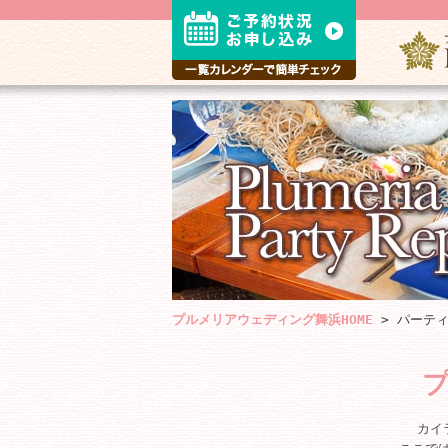
プルメリアウェディング舞浜HOME
>
パーテ
カイ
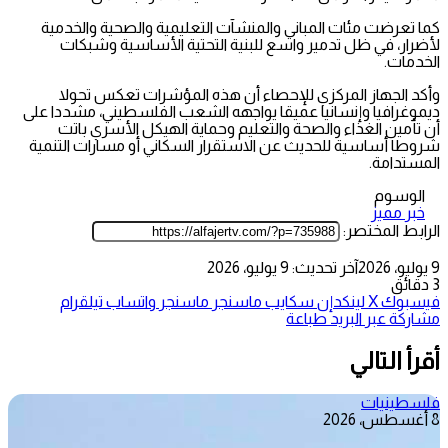
كما تعرضت مئات المباني والمنشآت التعليمية والصحية والخدمية
لأضرار، في ظل تدمير واسع للبنية التحتية الأساسية وشبكات
الخدمات.
وأكد الجهاز المركزي للإحصاء أن هذه المؤشرات تعكس تحولا
ديموغرافيا وإنسانيا عميقا يواجهه الشعب الفلسطيني، مشددا على
أن تأمين الغذاء والصحة والتعليم وحماية الهيكل الأسري باتت
شروطا أساسية للحديث عن الاستقرار السكاني أو مسارات التنمية
المستدامة.
الوسوم
خبر مميز
الرابط المختصر:
9 يوليو، 2026
آخر تحديث: 9 يوليو، 2026
3 دقائق
فيسبوك
‫X
لينكدإن
سكايب
ماسنجر
ماسنجر
واتساب
تيلقرام
مشاركة عبر البريد
طباعة
أقرأ التالي
فلسطينيات
8 أغسطس، 2026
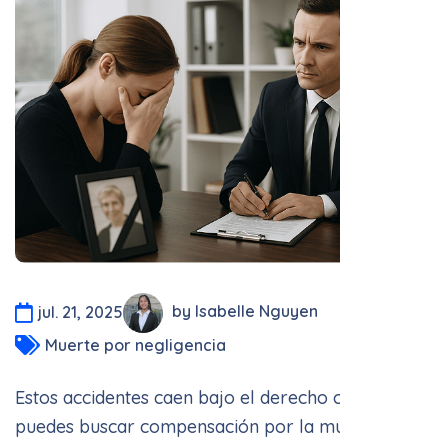
by Isabelle Nguyen
jul. 21, 2025
Muerte por negligencia
Estos accidentes caen bajo el derecho civil, y
puedes buscar compensación por la muerte de tus
seres queridos. Típicamente, los miembros de la
familia son los encargados de presentar las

* * * *

▶ _Your assignment_
Give back exactly the lines from the one containing "أن تأمين الغذاء" through the last line above, both included, and none of the pictures.

▶ _Answer for this exercise_
أن تأمين الغذاء والصحة والتعليم وحماية الهيكل الأسري باتت
شروطا أساسية للحديث عن الاستقرار السكاني أو مسارات التنمية
المستدامة.
الوسوم
خبر مميز
الرابط المختصر:
9 يوليو، 2026
آخر تحديث: 9 يوليو، 2026
3 دقائق
فيسبوك
‫X
لينكدإن
سكايب
ماسنجر
ماسنجر
واتساب
تيلقرام
مشاركة عبر البريد
طباعة
أقرأ التالي
فلسطينيات
8 أغسطس، 2026
by Isabelle Nguyen
jul. 21, 2025
Muerte por negligencia
Estos accidentes caen bajo el derecho civil, y
puedes buscar compensación por la muerte de tus
seres queridos. Típicamente, los miembros de la
familia son los encargados de presentar las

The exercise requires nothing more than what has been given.